- Born: Eliza Missouri Bushyhead January 3, 1839 Cape Girardeau, Missouri
- Died: November 5, 1919 (aged 80) Claymore, Oklahoma (now Claremore, Oklahoma)
- Other names: Eliza Vann
- Citizenship: Cherokee, American
- Occupations: Businesswoman, school administrator, educator
- Known for: Lobbied state for Normal School that became NSU, Tahlequah, Oklahoma

= Eliza Bushyhead Alberty =

Cherokee educator and businesswoman

Eliza Missouri Alberty ( Bushyhead; January 3, 1839 – November 6, 1919) was a Cherokee businesswoman, school administrator and educator.

==Early life and education==
Eliza was one of nine children born to the Rev. Jesse Bushyhead (also called Unaduti), a Cherokee and Baptist minister, and Eliza ( Wilkinson; transcribed as Wilkerson by some of her descendants). She was born in 1839 in Cape Girardeau, Missouri, while her father led a group of Cherokee to Indian Territory during the Trail of Tears.

Upon arrival in the new territory, her father established a Baptist mission near what is now Westville, Arkansas. Alberty attended the mission until 1854, when she enrolled in the Cherokee Female Seminary at Park Hill, Cherokee Nation. She graduated in the second class from the Seminary in 1856.

==Career and personal life==
Shortly after her graduation, Alberty took a position teaching at the Post Oak Grove and Vann's Valley schools, both Cherokee Nation public schools, until 1859. She had married David Rowe Vann, one year earlier in 1858. Three years after Vann's death in 1870, she married Bluford West Alberty, a lawyer and political figure.

The Albertys were appointed stewards of the Cherokee Insane Asylum, known colloquially as "Belleview". In 1885, the Albertys purchased a hotel in Tahlequah and named it "National Hotel". After her husband's death in 1889, Alberty managed the hotel and made it the most successful in Indian Territory.
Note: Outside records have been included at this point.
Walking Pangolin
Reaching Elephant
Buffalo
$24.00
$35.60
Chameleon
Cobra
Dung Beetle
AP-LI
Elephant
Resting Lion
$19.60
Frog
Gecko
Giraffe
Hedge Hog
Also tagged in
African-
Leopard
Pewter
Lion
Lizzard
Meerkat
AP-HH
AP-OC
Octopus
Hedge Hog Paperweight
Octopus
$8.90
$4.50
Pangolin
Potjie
She was very active in the Baptist church and was commonly called "Aunt Eliza" in the community and by those attending the seminary because of their affection for her.

==Death==
Alberty died at the age of 80 in Claymore, Oklahoma. Her remains were transported to Tahlequah for burial. Along the way her nephew, Owen McNair of Dallas, Texas, was presented with a boquet of Chrysanthemums grown from stems taken from the old Chief Bushyhead garden in Fort Gibson. She was laid to rest near her older brother, Dennis Wolf Bushyhead, Principal Chief of the Cherokee Nation from 1879–1888.

==Notable moments==
Upon Oklahoma becoming a state in 1907, Alberty lobbied to have a state normal school established in Tahlequah. She was successful and to recognize her efforts, George Washington Steele, the first governor of Oklahoma, presented her with the pen he used to sign the legislation into law that created the Northeastern Normal School.